Within the next two to three years, we are looking at reaching $2 to $3 billion as a conservative estimate and we do see an opportunity to do so,” said Mr AbuShaban.

Mercer does not directly make investments, but allocates clients’ money they have discretion to, to professional asset managers. They also provide advice to clients.

“We have buying power. We can negotiate on their (client’s) behalf with asset managers to provide them lower fees than they otherwise would have to get on their own,” he added.

Mercer Wealth’s clients include sovereign wealth funds, family offices, and insurance companies among others.

From its office in Dubai, Mercer also looks after Africa, India and Turkey, where they also see opportunity for growth.

Wealth creation in Middle East and Africa (MEA) grew 8.5 per cent to $8.1 trillion last year from $7.5tn in 2015, higher than last year’s global average of 6 per cent and the second-highest growth in a region after Asia-Pacific which grew 9.9 per cent, according to consultancy Boston Consulting Group (BCG). In the region, where wealth grew just 1.9 per cent in 2015 compared with 2014, a pickup in oil prices has helped in wealth generation.

BCG is forecasting MEA wealth will rise to $12tn by 2021, growing at an annual average of 8 per cent.
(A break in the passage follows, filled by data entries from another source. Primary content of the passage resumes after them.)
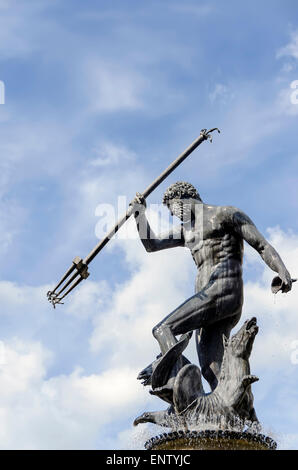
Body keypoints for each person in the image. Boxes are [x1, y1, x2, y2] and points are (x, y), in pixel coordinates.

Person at [130, 181, 292, 390]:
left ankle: (176, 384)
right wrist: (139, 215)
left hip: (224, 288)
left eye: (173, 209)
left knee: (164, 329)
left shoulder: (227, 214)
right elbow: (151, 245)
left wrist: (281, 270)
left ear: (181, 198)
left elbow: (262, 245)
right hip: (208, 300)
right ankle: (230, 412)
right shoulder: (186, 231)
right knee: (211, 370)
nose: (174, 215)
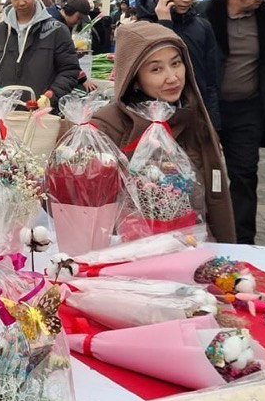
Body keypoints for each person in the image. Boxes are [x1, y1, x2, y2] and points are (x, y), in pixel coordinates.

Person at [92, 21, 236, 242]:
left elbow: (215, 199)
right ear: (134, 78)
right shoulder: (107, 125)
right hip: (124, 252)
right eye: (156, 69)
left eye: (176, 63)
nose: (172, 77)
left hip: (191, 248)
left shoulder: (195, 120)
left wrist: (225, 246)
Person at [202, 0, 265, 245]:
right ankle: (204, 232)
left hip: (248, 109)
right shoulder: (207, 17)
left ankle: (243, 239)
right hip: (211, 109)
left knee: (245, 174)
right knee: (206, 174)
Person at [135, 0, 222, 130]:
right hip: (155, 116)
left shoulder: (202, 27)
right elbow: (156, 60)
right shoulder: (145, 24)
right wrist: (165, 24)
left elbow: (211, 79)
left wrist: (213, 124)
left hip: (194, 116)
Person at [0, 0, 81, 102]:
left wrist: (51, 96)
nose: (21, 2)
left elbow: (69, 70)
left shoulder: (56, 30)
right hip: (6, 114)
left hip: (44, 114)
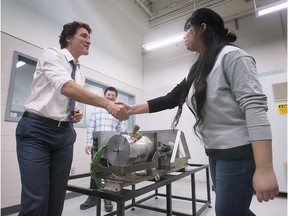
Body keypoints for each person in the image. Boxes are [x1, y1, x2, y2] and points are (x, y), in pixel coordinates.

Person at [124, 8, 279, 216]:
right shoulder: (198, 68)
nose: (184, 36)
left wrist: (265, 168)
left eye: (187, 29)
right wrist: (131, 108)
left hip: (238, 153)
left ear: (202, 28)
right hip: (216, 152)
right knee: (233, 211)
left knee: (227, 211)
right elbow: (172, 97)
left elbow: (255, 108)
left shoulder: (233, 57)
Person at [16, 21, 128, 216]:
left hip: (64, 134)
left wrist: (74, 114)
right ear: (68, 37)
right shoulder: (52, 54)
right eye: (84, 36)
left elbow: (69, 97)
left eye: (89, 37)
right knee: (36, 200)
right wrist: (107, 104)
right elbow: (66, 87)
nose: (88, 41)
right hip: (36, 131)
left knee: (57, 197)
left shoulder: (80, 74)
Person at [80, 86, 126, 212]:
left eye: (113, 95)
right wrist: (88, 143)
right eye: (108, 94)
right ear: (104, 95)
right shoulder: (96, 110)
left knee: (110, 173)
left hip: (112, 147)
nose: (110, 97)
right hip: (97, 145)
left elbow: (122, 129)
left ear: (116, 97)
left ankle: (108, 198)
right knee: (95, 172)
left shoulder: (118, 111)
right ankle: (93, 197)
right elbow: (90, 128)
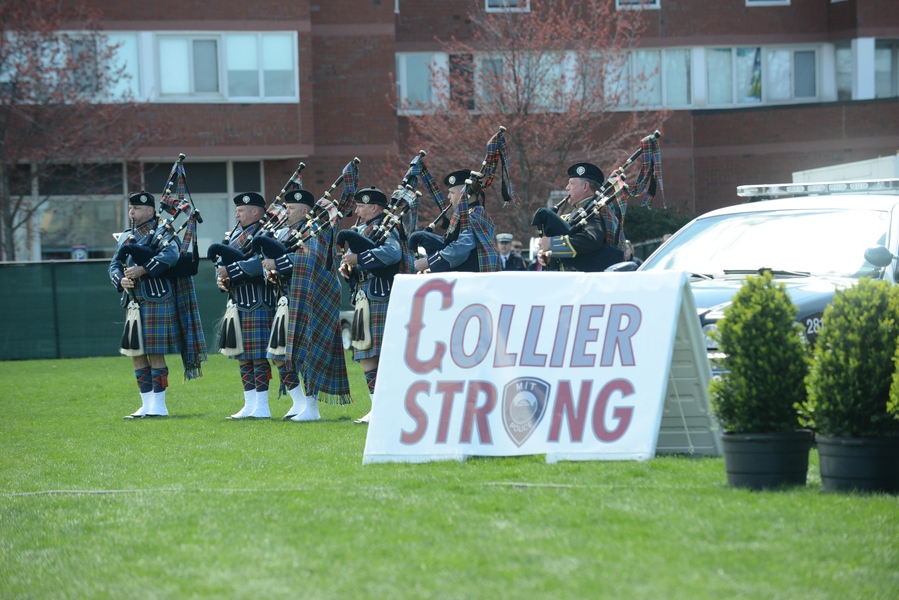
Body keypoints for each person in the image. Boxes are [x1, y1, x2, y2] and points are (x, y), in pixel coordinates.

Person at [339, 186, 414, 424]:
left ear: (374, 207)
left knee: (381, 354)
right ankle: (378, 407)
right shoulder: (363, 229)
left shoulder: (386, 227)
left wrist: (359, 258)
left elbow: (393, 254)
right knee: (366, 353)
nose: (357, 210)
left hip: (380, 297)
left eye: (361, 205)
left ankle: (389, 406)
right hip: (364, 297)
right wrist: (350, 270)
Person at [109, 191, 180, 419]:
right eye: (130, 208)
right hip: (133, 300)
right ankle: (146, 404)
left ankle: (160, 406)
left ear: (150, 211)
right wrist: (120, 279)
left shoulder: (163, 231)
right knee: (135, 353)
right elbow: (113, 265)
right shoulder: (124, 236)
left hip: (156, 297)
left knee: (154, 351)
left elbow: (171, 254)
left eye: (137, 208)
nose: (132, 212)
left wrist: (143, 269)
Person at [216, 192, 278, 419]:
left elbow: (258, 264)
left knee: (259, 355)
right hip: (237, 300)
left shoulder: (266, 233)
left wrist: (230, 271)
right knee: (242, 355)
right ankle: (249, 404)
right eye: (237, 211)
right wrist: (221, 277)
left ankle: (262, 406)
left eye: (241, 211)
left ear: (255, 212)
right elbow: (221, 261)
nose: (237, 214)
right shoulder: (233, 234)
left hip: (259, 300)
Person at [260, 189, 319, 420]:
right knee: (277, 355)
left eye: (291, 208)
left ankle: (313, 410)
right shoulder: (284, 233)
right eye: (286, 207)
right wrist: (271, 271)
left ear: (305, 211)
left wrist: (278, 263)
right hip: (284, 299)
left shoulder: (313, 231)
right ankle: (299, 403)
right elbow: (272, 263)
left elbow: (308, 259)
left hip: (306, 299)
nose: (286, 211)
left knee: (305, 356)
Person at [537, 162, 625, 272]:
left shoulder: (594, 209)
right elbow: (582, 253)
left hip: (588, 284)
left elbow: (591, 239)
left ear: (585, 186)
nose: (567, 187)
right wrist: (552, 256)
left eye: (571, 184)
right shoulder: (584, 210)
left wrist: (552, 243)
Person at [412, 170, 500, 273]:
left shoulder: (472, 215)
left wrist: (430, 262)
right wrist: (432, 268)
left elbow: (463, 246)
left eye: (452, 192)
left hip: (472, 281)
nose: (448, 196)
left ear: (466, 194)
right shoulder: (475, 213)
Drivers of wealth generation in the region will be split evenly between new wealth creation and growth of performance of existing assets, according to BCG.

Another general trend in the region is clients’ looking for a comprehensive approach to investing, according to Mr AbuShaban.

“Institutional investors or some of the families are seeing a slowdown in the available capital they have to invest and in that sense they are looking at optimizing the way they manage their portfolios and making sure they are not investing haphazardly and different parts of their investment are working together,” said Mr AbuShaban.

Some clients also have a higher appetite for risk, given the low interest-rate environment that does not provide enough yield for some institutional investors. These clients are keen to invest in illiquid assets, such as private equity and infrastructure.

“What we have seen is a desire for higher returns in what has been a low-return environment specifically in various fixed income or bonds,” he said.

“In this environment, we have seen a de facto increase in the risk that clients are taking in things like illiquid investments, private equity investments, infrastructure and private debt, those kind of investments were higher illiquidity results in incrementally higher returns.”

The Abu Dhabi Investment Authority, one of the largest sovereign wealth funds, said in its 2016 report that has gradually increased its exposure in direct private equity and private credit transactions, mainly in Asian markets and especially in China and India. The authority’s private equity department focused on structured equities owing to “their defensive characteristics.”